Mientras tanto, la verdadera disputa ocurre lejos de los focos: por la caja, por el poder, por los espacios de decisión. El famoso “triángulo de hierro” que sostiene al oficialismo cruje por dentro, y ya se habla —como mínimo— de un cuadrado, donde se sumaría Guillermo Francos, con la esperanza de mejorar la interna y recuperar cierta coherencia.
Las tensiones entre el presidente y su vice, Victoria Villarruel —a quien puertas adentro ya llaman “la bruta traidora”— son irreversibles. La omnipresente hermana, la “hemajefa”, lo condiciona, lo reprende y hasta lo silencia, según voces cercanas al Gobierno.

La estrategia parece ser vivir del relato hasta las elecciones y luego reformular el Gabinete, a ver si logran salir de la inacción. La política ha sido reemplazada por un teatro de operaciones comunicacionales. Pero la realidad no se detiene: jubilados con la ñata contra el vidrio, médicos agotados en hospitales públicos, fuerzas de seguridad que ven perder sueldos, sus mutuales y sus hospitales, jóvenes que solo vislumbran futuro más allá de Ezeiza.

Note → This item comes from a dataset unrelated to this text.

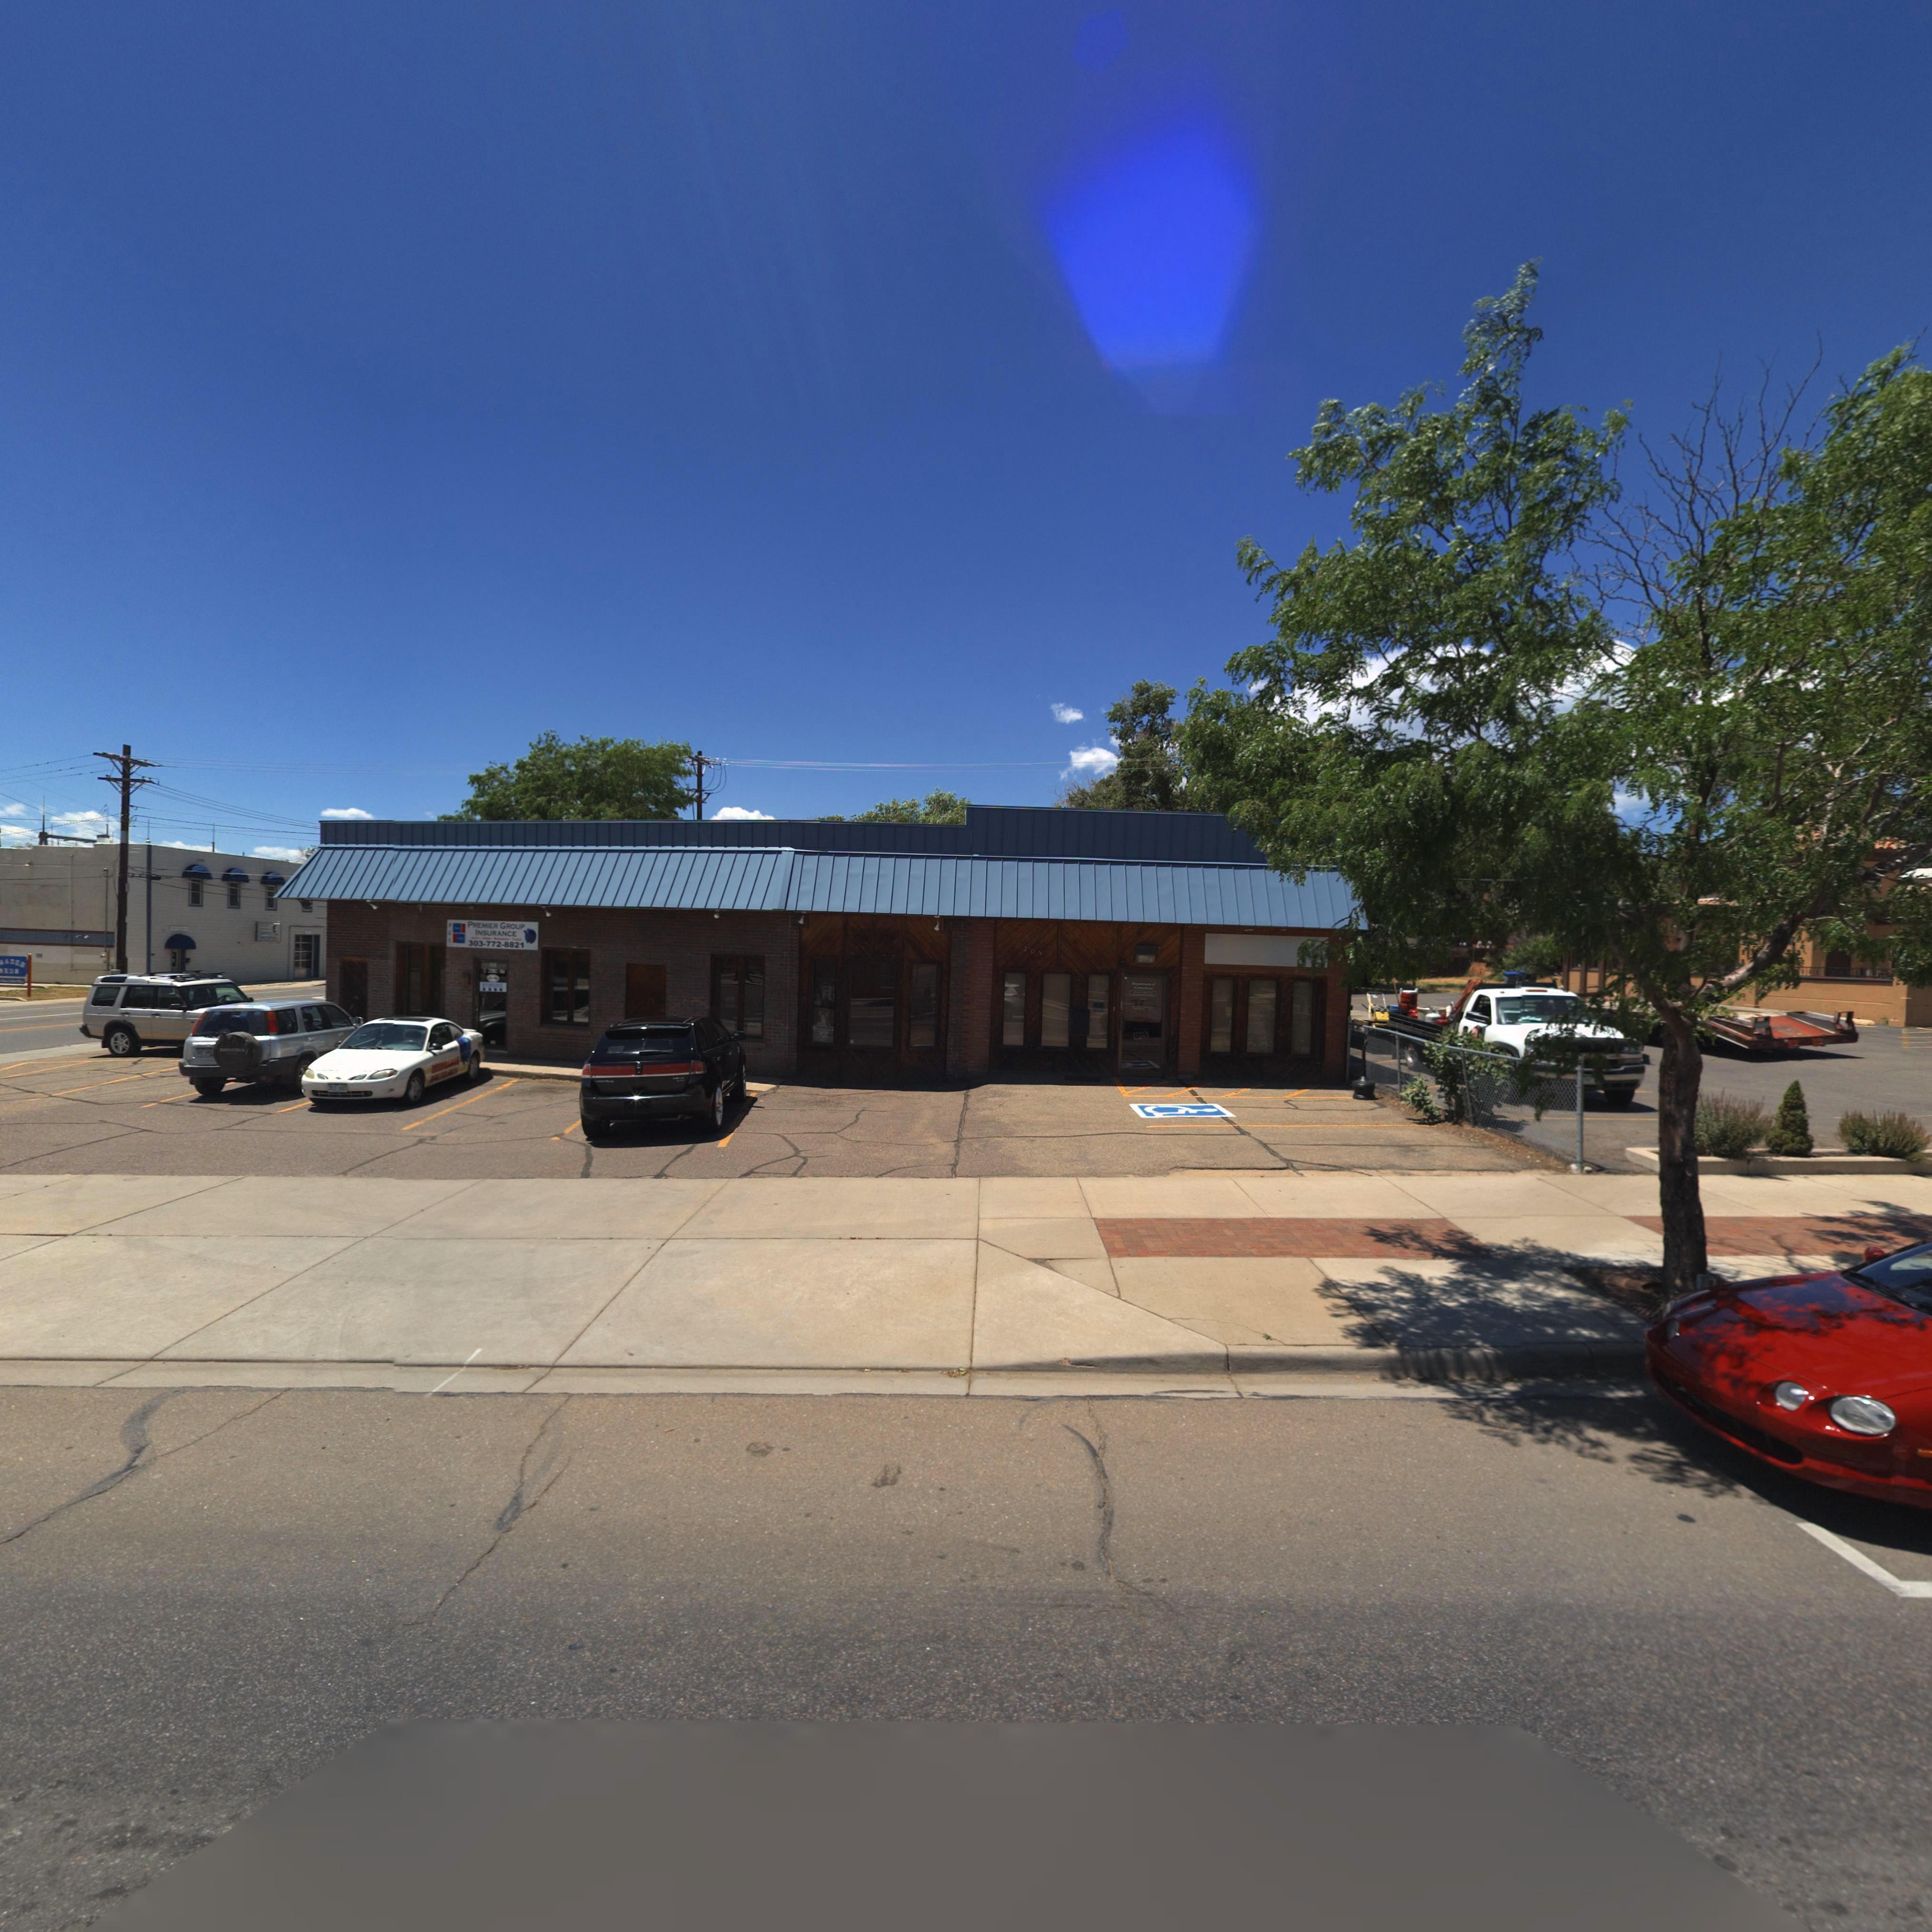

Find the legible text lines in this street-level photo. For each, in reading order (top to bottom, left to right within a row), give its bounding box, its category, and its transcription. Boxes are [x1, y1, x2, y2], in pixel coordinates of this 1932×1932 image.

[467, 920, 525, 929] StreetName: PREMIER GROUP
[448, 922, 452, 943] BusinessName: *GI
[473, 928, 516, 937] BusinessName: INSURANCE
[1022, 945, 1043, 956] StreetNumber: 205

Según proyecciones del padrón electoral de 2023, ya hay más de 1.800.000 argentinos viviendo en el exterior. No es una cifra: es una señal de alarma.
En democracia, donde la pluralidad de voces debería garantizar el debate, se utiliza la saturación informativa como forma de control. Se nos aturde con múltiples temas simultáneos —la mayoría triviales, anecdóticos o incluso peleas personales— para impedir que la sociedad se enfoque en lo esencial: educación, justicia, empleo, equidad.
Las cortinas de humo no solo tapan: desgastan. Cansan. Erosionan la confianza. Y esa pérdida es la antesala del hartazgo. Muchos se van. Otros se retiran emocionalmente. Se desconectan. Porque entienden, como pocos, que el pochoclo entretiene… pero no alimenta.
La política se volvió tan liviana como el pochoclo: mucho ruido, cero nutrición, y una resaca democrática cada vez más difícil de digerir.